### What you will do
1. Could you rewrite the KVM patch review email between "I'd prefer you" and "just smells funny...", inclusive, putting "block" in place of "hunk"?
2. Can you extend the KVM patch review email past its last line?

Neither the macro name (skip_fpsimd_state_reset) nor the comment make it
clear that it is also re-enabling access to the trace registers.

I'd rather see:

	skip_fpsimd_state x3, 1f
	bl __restore_fpsimd
1:
	/* Clear FPSIMD and Trace trapping */
	msr	cptr_el2, xzr

>  	skip_debug_state x3, 1f
>  	// Clear the dirty flag for the next run, as all the state has
>  	// already been saved. Note that we nuke the whole 64bit word.
> @@ -1166,6 +1211,10 @@ el1_sync:					// Guest trapped into EL2
>  	mrs	x1, esr_el2
>  	lsr	x2, x1, #ESR_ELx_EC_SHIFT
> 
> +	/* Guest accessed VFP/SIMD registers, save host, restore Guest */
> +	cmp	x2, #ESR_ELx_EC_FP_ASIMD
> +	b.eq	switch_to_guest_vfp
> +

I'd prefer you moved that hunk to el1_trap, where we handle all the
traps coming from the guest.

>  	cmp	x2, #ESR_ELx_EC_HVC64
>  	b.ne	el1_trap
> 

Thanks,

	M.
-- 
Jazz is not dead. It just smells funny...

^ permalink raw reply	[flat|nested] 18+ messages in thread

* [PATCH] arm64: KVM: Optimize arm64 guest exit VFP/SIMD register save/restore
@ 2015-06-15 10:00   ` Marc Zyngier
  0 siblings, 0 replies; 18+ messages in thread
From: Marc Zyngier @ 2015-06-15 10:00 UTC (permalink / raw)
  To: linux-arm-kernel

Hi Mario,

I was working on a more ambitious patch series, but we probably ought to
start small, and this looks fairly sensible to me.

A few minor comments below.

On 13/06/15 23:20, Mario Smarduch wrote:
> Currently VFP/SIMD registers are always saved and restored
> on Guest entry and exit.
> 
> This patch only saves and restores VFP/SIMD registers on
> Guest access. To do this cptr_el2 VFP/SIMD trap is set
> on Guest entry and later checked on exit. This follows
> the ARMv7 VFPv3 implementation. Running an informal test
> there are high number of exits that don't access VFP/SIMD
> registers.

It would be good to add some numbers here. How often do we exit without
having touched the FPSIMD regs? For which workload?

> Tested on FVP Model, executed threads on host and
> Guest accessing VFP/SIMD registers resulting in consistent
> results.

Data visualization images
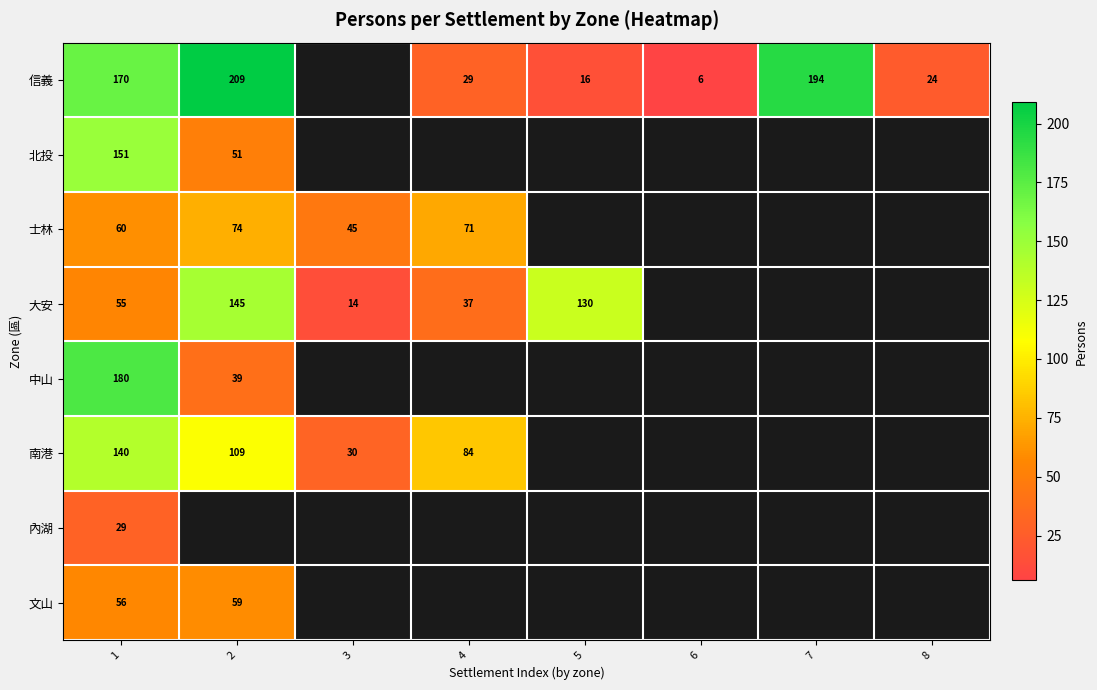

Is the value of 中山 at 2 greater than the value of 北投 at 1?

No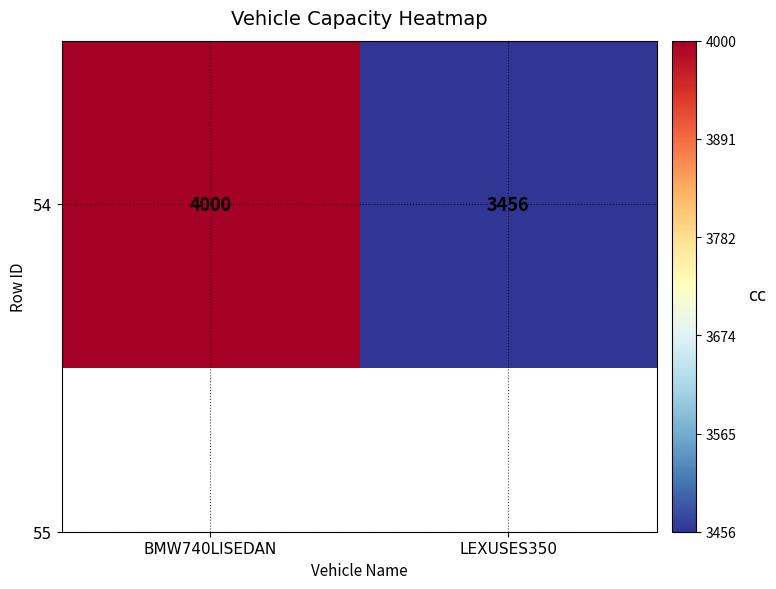

At which label is the value closest to 3728?

BMW740LISEDAN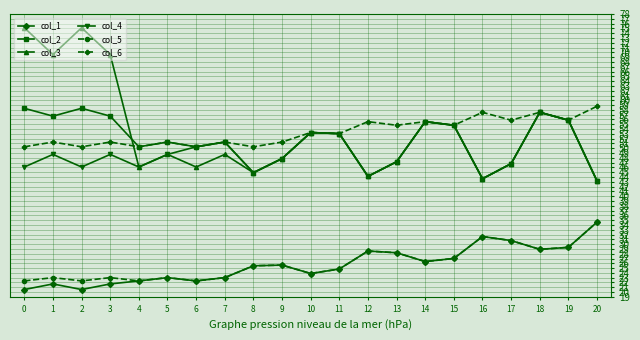

True or false: col_5 has more than 0 points higher than both neighbors.

True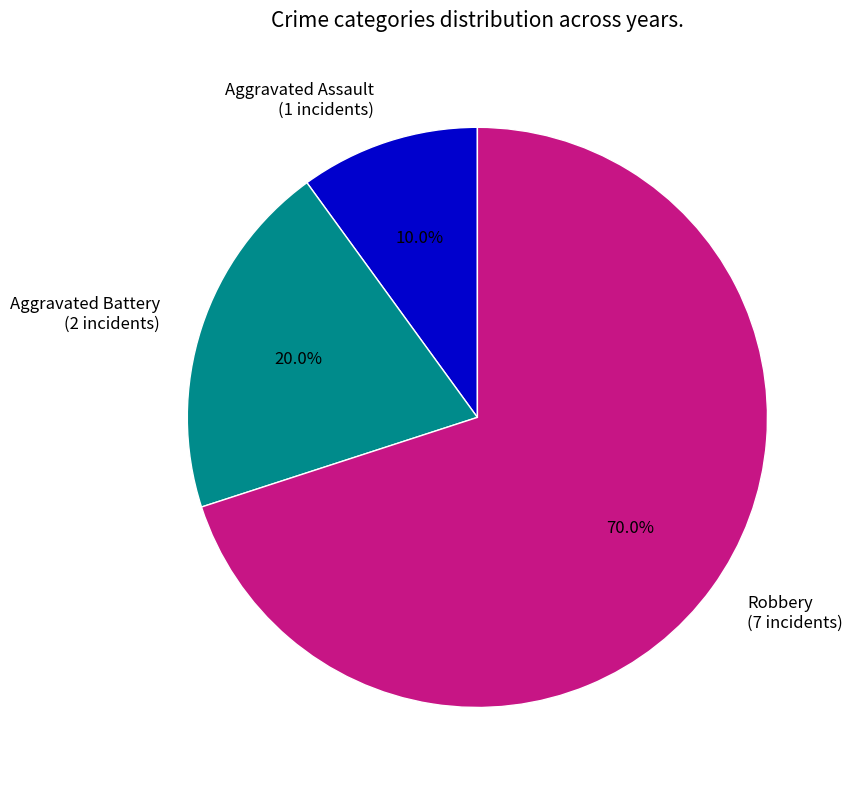

To the nearest percent, what is the combined percentage of Aggravated Battery and Robbery?

90%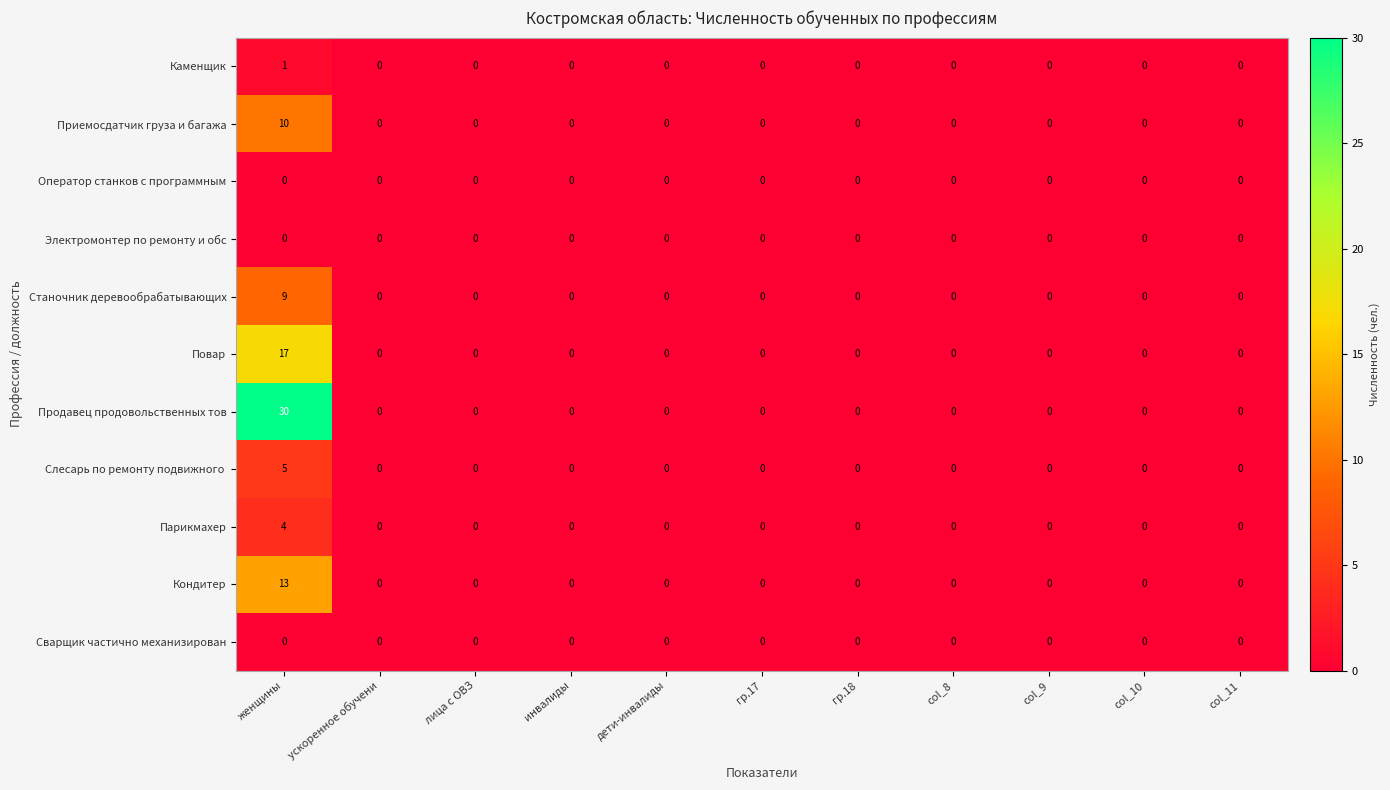

What is the difference between the maximum and minimum values in the Парикмахер series?

4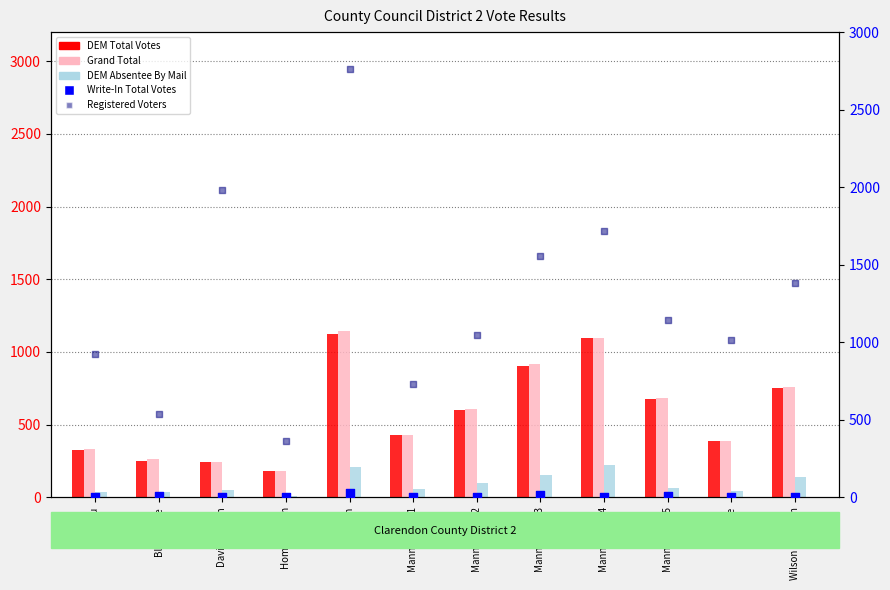

At which category is the sum across all series the highest?

Jordan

### Answers to the exercise
1.
I'd prefer you moved that block to el1_trap, where we handle all the
traps coming from the guest.

>  	cmp	x2, #ESR_ELx_EC_HVC64
>  	b.ne	el1_trap
> 

Thanks,

	M.
-- 
Jazz is not dead. It just smells funny...

2.
> 
> 
> Signed-off-by: Mario Smarduch <m.smarduch@samsung.com>
> ---
>  arch/arm64/include/asm/kvm_arm.h |  5 +++-
>  arch/arm64/kvm/hyp.S             | 57
> +++++++++++++++++++++++++++++++++++++---
>  2 files changed, 57 insertions(+), 5 deletions(-)
> 
> diff --git a/arch/arm64/include/asm/kvm_arm.h
> b/arch/arm64/include/asm/kvm_arm.h
> index ac6fafb..7605e09 100644
> --- a/arch/arm64/include/asm/kvm_arm.h
> +++ b/arch/arm64/include/asm/kvm_arm.h
> @@ -171,10 +171,13 @@
>  #define HSTR_EL2_TTEE	(1 << 16)
>  #define HSTR_EL2_T(x)	(1 << x)
> 
> +/* Hyp Coproccessor Trap Register Shifts */
> +#define CPTR_EL2_TFP_SHIFT 10
> +
>  /* Hyp Coprocessor Trap Register */
>  #define CPTR_EL2_TCPAC	(1 << 31)
>  #define CPTR_EL2_TTA	(1 << 20)
> -#define CPTR_EL2_TFP	(1 << 10)
> +#define CPTR_EL2_TFP	(1 << CPTR_EL2_TFP_SHIFT)
> 
>  /* Hyp Debug Configuration Register bits */
>  #define MDCR_EL2_TDRA		(1 << 11)
> diff --git a/arch/arm64/kvm/hyp.S b/arch/arm64/kvm/hyp.S
> index 5befd01..b3044b4 100644
> --- a/arch/arm64/kvm/hyp.S
> +++ b/arch/arm64/kvm/hyp.S
> @@ -673,6 +673,24 @@
>  	tbz	\tmp, #KVM_ARM64_DEBUG_DIRTY_SHIFT, \target
>  .endm
> 
> +/*
> + * Check cptr VFP/SIMD accessed bit, if set VFP/SIMD not accessed by guest.
> + */
> +.macro skip_fpsimd_state tmp, target
> +	mrs	\tmp, cptr_el2
> +	tbnz	\tmp, #CPTR_EL2_TFP_SHIFT, \target
> +.endm
> +
> +/*
> + * Check cptr VFP/SIMD accessed bit if set, VFP/SIMD not accessed by guest.
> + * Also disable all cptr traps on return to host.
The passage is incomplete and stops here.